La Cour de justice de l’Union européenne a estimé que l’Italie avait le droit d’imposer que les éditeurs de presse reçoivent une rémunération équitable de la part des plateformes en ligne utilisant leurs contenus, selon un arrêt rendu mardi.
Cette loi est une transposition en droit national de la directive européenne de 2019 sur le droit d’auteur et les droits voisins dans le marché unique numérique. « La législation italienne impose aux fournisseurs de services de négocier une telle rémunération avec les éditeurs (…) et de fournir les données nécessaires à son calcul », rappelle l’arrêt.
C’est à l’Autorité italienne de tutelle des communications (AGCOM) qu’a été confié le soin de fixer les critères de cette rémunération, ce qu’elle a fait en 2023.
Meta Platforms Ireland a alors introduit un recours devant le tribunal administratif régional pour la Latium afin de faire annuler cette décision de l’AGCOM, estimant que cette dernière ainsi que la législation italienne allaient à l’encontre de la liberté d’entreprise garantie par le droit européen.
« La Cour juge qu’un droit à une rémunération équitable des éditeurs est compatible avec le droit de l’Union, à condition que cette rémunération constitue la contrepartie économique de l’autorisation d’utiliser en ligne leurs publications » et « que ces éditeurs puissent refuser de donner cette autorisation ou l’accorder à titre gratuit », estime l’arrêt rendu mardi.
En outre, « les obligations imposées aux fournisseurs d’engager des négociations avec les éditeurs, sans restreindre la visibilité des contenus durant cette période, et de fournir les données nécessaires au calcul de la rémunération sont également admissibles » car elles sont « susceptibles d’assurer le caractère équitable de ces négociations », ajoute la Cour.
Celle-ci souligne notamment que « les éditeurs se trouvent dans une position de négociation faible par rapport à ces fournisseurs en ce qui concerne la détermination d’une rémunération équitable ».
Cet arrêt, par lequel la Cour de justice de l’UE donne, à la demande d’un pays membre, son interprétation du droit communautaire ou de la validité d’un acte de l’UE, ne tranche pas le litige national. « Il appartient à la juridiction nationale de résoudre l’affaire conformément à la décision de la Cour », précise cette dernière.

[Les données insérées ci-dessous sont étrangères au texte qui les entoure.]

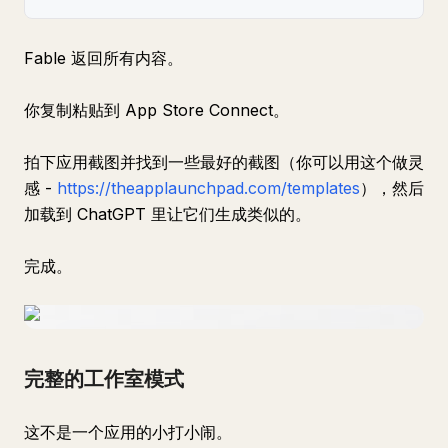
Fable 返回所有内容。
你复制粘贴到 App Store Connect。
拍下应用截图并找到一些最好的截图（你可以用这个做灵
感 -
https://theapplaunchpad.com/templates
），然后
加载到 ChatGPT 里让它们生成类似的。
完成。
完整的工作室模式
这不是一个应用的小打小闹。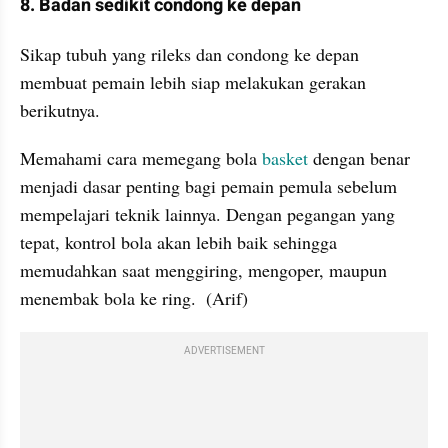
8. Badan sedikit condong ke depan
Sikap tubuh yang rileks dan condong ke depan 
membuat pemain lebih siap melakukan gerakan 
berikutnya.
Memahami cara memegang bola 
basket
 dengan benar 
menjadi dasar penting bagi pemain pemula sebelum 
mempelajari teknik lainnya. Dengan pegangan yang 
tepat, kontrol bola akan lebih baik sehingga 
memudahkan saat menggiring, mengoper, maupun 
menembak bola ke ring.  (Arif)
ADVERTISEMENT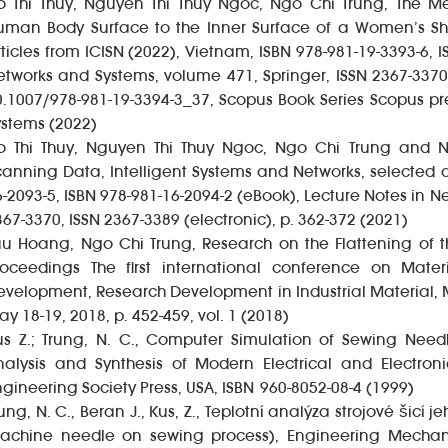
o Thi Thuy, Nguyen Thi Thuy Ngoc, Ngo Chi Trung, The Me
uman Body Surface to the Inner Surface of a Women’s Shir
rticles from ICISN (2022), Vietnam, ISBN 978-981-19-3393-6, 
etworks and Systems, volume 471, Springer, ISSN 2367-3370,
0.1007/978-981-19-3394-3_37, Scopus Book Series Scopus pr
ystems (2022)
o Thi Thuy, Nguyen Thi Thuy Ngoc, Ngo Chi Trung and 
canning Data, Intelligent Systems and Networks, selected a
6-2093-5, ISBN 978-981-16-2094-2 (eBook), Lecture Notes in N
67-3370, ISSN 2367-3389 (electronic), p. 362-372 (2021)
uu Hoang, Ngo Chi Trung, Research on the Flattening of th
roceedings The first international conference on Mate
evelopment, Research Development in Industrial Material, 
y 18-19, 2018, p. 452-459, vol. 1 (2018)
us Z.; Trung, N. C., Computer Simulation of Sewing Needl
nalysis and Synthesis of Modern Electrical and Electron
ngineering Society Press, USA, ISBN 960-8052-08-4 (1999)
ung, N. C., Beran J., Kus, Z., Teplotní analýza strojové šicí 
achine needle on sewing process), Engineering Mechanic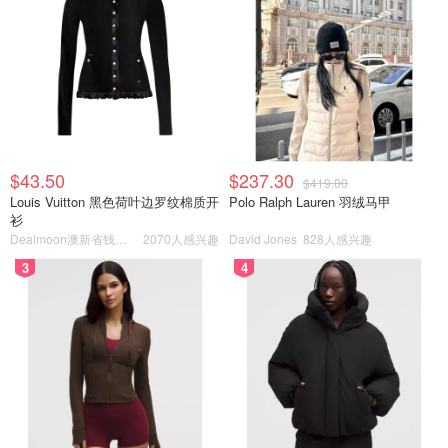
$43.50
$237.30
$419.00
Louis Vuitton 黑色荷叶边罗纹棉质开
Polo Ralph Lauren 羽绒马甲
衫
Dealmoon澳新省钱快报
2070人感兴趣
David Jones
828人感兴趣
3
4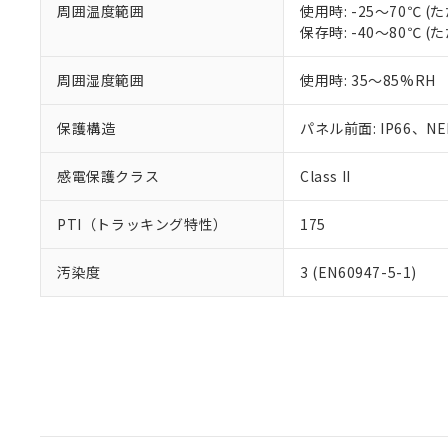
周囲温度範囲
使用時: -25～70℃
保存時: -40～80℃
周囲湿度範囲
使用時: 35～85%RH
保護構造
パネル前面: IP66、NEM
感電保護クラス
Class II
PTI（トラッキング特性）
175
汚染度
3 (EN60947-5-1)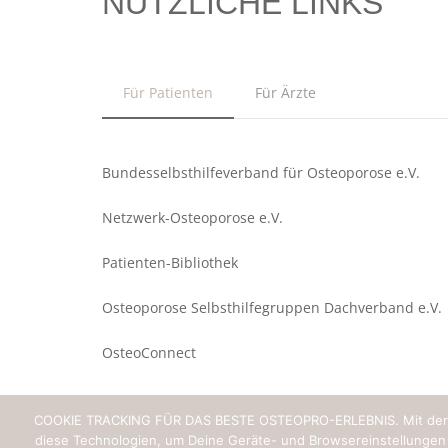
Die Deutsche
Welle zu Gast
bei OsteoPro
Die Deutsche Welle zu Gast bei
OsteoPro: Für das Gesundheitsmagazin
»Fit und Gesund« wurde Dr. med.
Stephan Kewenig zum Thema
Osteoporose interviewt. Wir haben uns
sehr über den Besuch der…
COOKIE TRACKING FÜR DAS BESTE OSTEOPRO-ERLEBNIS. Mit der Aus
diese Technologien, um Deine Geräte- und Browsereinstellungen z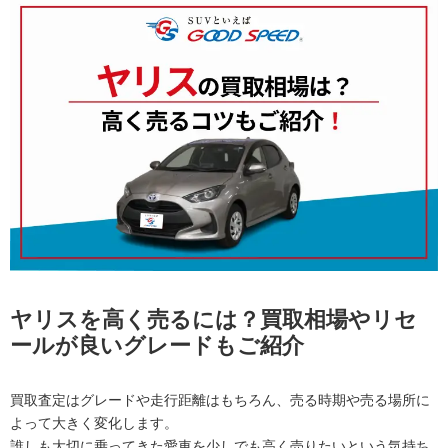
ヤリスを高く売るには？買取相場やリセ
ールが良いグレードもご紹介
買取査定はグレードや走行距離はもちろん、売る時期や売る場所に
よって大きく変化します。
誰しも大切に乗ってきた愛車を少しでも高く売りたいという気持ち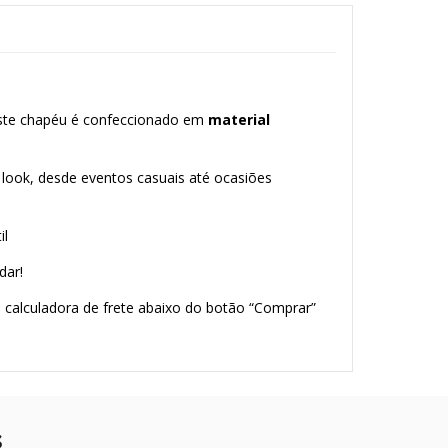
 este chapéu é confeccionado em
material
look, desde eventos casuais até ocasiões
il
dar!
a calculadora de frete abaixo do botão “Comprar”
s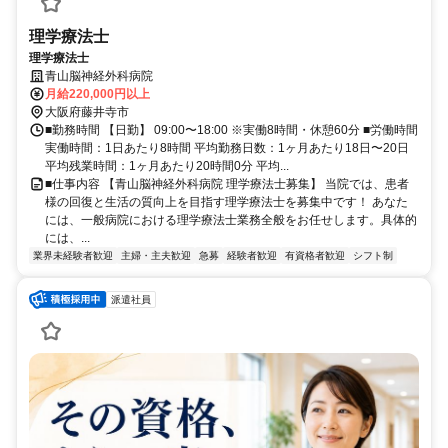
理学療法士
理学療法士
青山脳神経外科病院
月給220,000円以上
大阪府藤井寺市
■勤務時間 【日勤】 09:00〜18:00 ※実働8時間・休憩60分 ■労働時間
実働時間：1日あたり8時間 平均勤務日数：1ヶ月あたり18日〜20日
平均残業時間：1ヶ月あたり20時間0分 平均...
■仕事内容 【青山脳神経外科病院 理学療法士募集】 当院では、患者
様の回復と生活の質向上を目指す理学療法士を募集中です！ あなた
には、一般病院における理学療法士業務全般をお任せします。具体的
には、...
業界未経験者歓迎
主婦・主夫歓迎
急募
経験者歓迎
有資格者歓迎
シフト制
派遣社員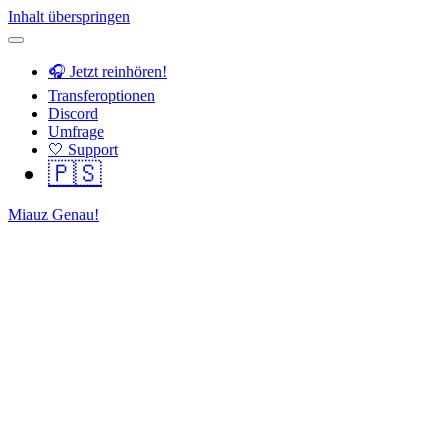
Inhalt überspringen
🎧 Jetzt reinhören!
Transferoptionen
Discord
Umfrage
🤍 Support
🇵🇸
Miauz Genau!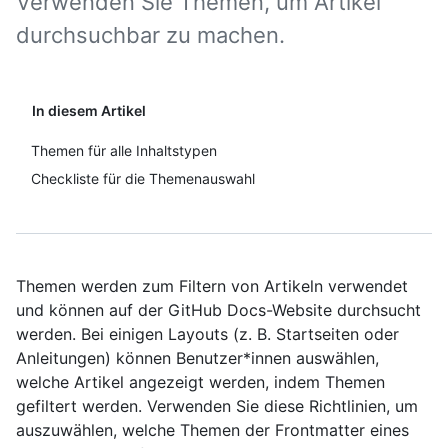
Verwenden Sie Themen, um Artikel
durchsuchbar zu machen.
In diesem Artikel
Themen für alle Inhaltstypen
Checkliste für die Themenauswahl
Themen werden zum Filtern von Artikeln verwendet
und können auf der GitHub Docs-Website durchsucht
werden. Bei einigen Layouts (z. B. Startseiten oder
Anleitungen) können Benutzer*innen auswählen,
welche Artikel angezeigt werden, indem Themen
gefiltert werden. Verwenden Sie diese Richtlinien, um
auszuwählen, welche Themen der Frontmatter eines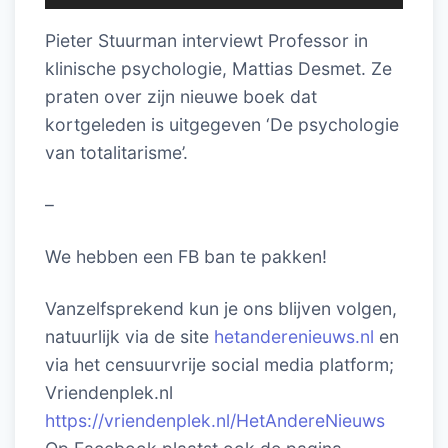
Pieter Stuurman interviewt Professor in
klinische psychologie, Mattias Desmet. Ze
praten over zijn nieuwe boek dat
kortgeleden is uitgegeven ‘De psychologie
van totalitarisme’.
–
We hebben een FB ban te pakken!
Vanzelfsprekend kun je ons blijven volgen,
natuurlijk via de site
hetanderenieuws.nl
en
via het censuurvrije social media platform;
Vriendenplek.nl
https://vriendenplek.nl/HetAndereNieuws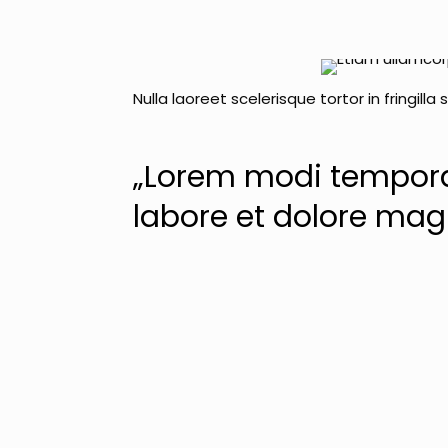
Nulla laoreet scelerisque tortor in fringilla
„Lorem modi tempora
labore et dolore ma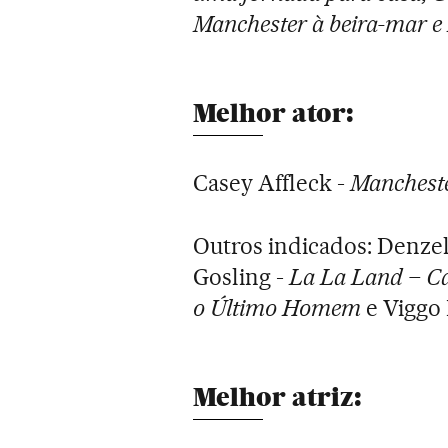
Manchester à beira-mar e
Melhor ator:
Casey Affleck -
Mancheste
Outros indicados: Denze
Gosling -
La La Land – C
o Último Homem
e Viggo
Melhor atriz: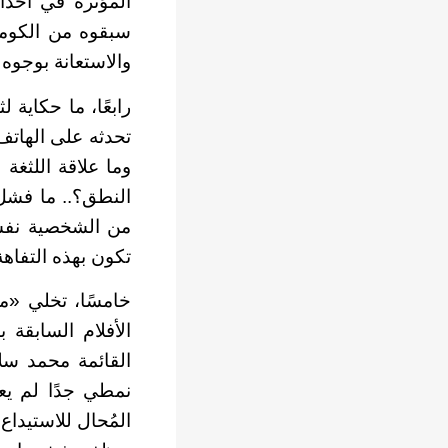
المؤثرة في أحداث
سبقوه من الكوميد
والاستعانة بوجوه 
رابعًا، ما حكاية 
تحدثه على الهاتف 
وما علاقة اللثغة
النطق؟.. ما فشل 
من الشخصية نفسها
تكون بهذه التفاه
خامسًا، تخلي «
الأفلام السابقة
القائمة محمد سل
نمطي جدًا لم ي
المُحال للاستيدا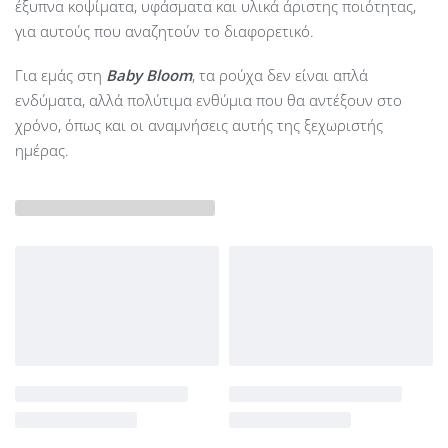
έξυπνα κοψίματα, υφάσματα και υλικά άριστης ποιότητας,
για αυτούς που αναζητούν το διαφορετικό.
Για εμάς στη
Baby Bloom
, τα ρούχα δεν είναι απλά
ενδύματα, αλλά πολύτιμα ενθύμια που θα αντέξουν στο
χρόνο, όπως και οι αναμνήσεις αυτής της ξεχωριστής
ημέρας.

Le Conseil européen des éditeurs (EPC) a qualifié cette décision de « cruciale », soulignant qu’elle intervient alors que « les utilisations de contenus journalistiques poussées par l’IA et relayées par des plateformes connaissent une expansion rapide ».
« Cette décision importante ouvrira la voie à des négociations plus équitables avec les plateformes en ligne qui ont abusé de leur position dominante en refusant de négocier de bonne foi », a déclaré Angela Mills Wade, directrice exécutive de l’EPC, citée dans un communiqué. Interrogé, Meta n’a pas réagi dans l’immédiat.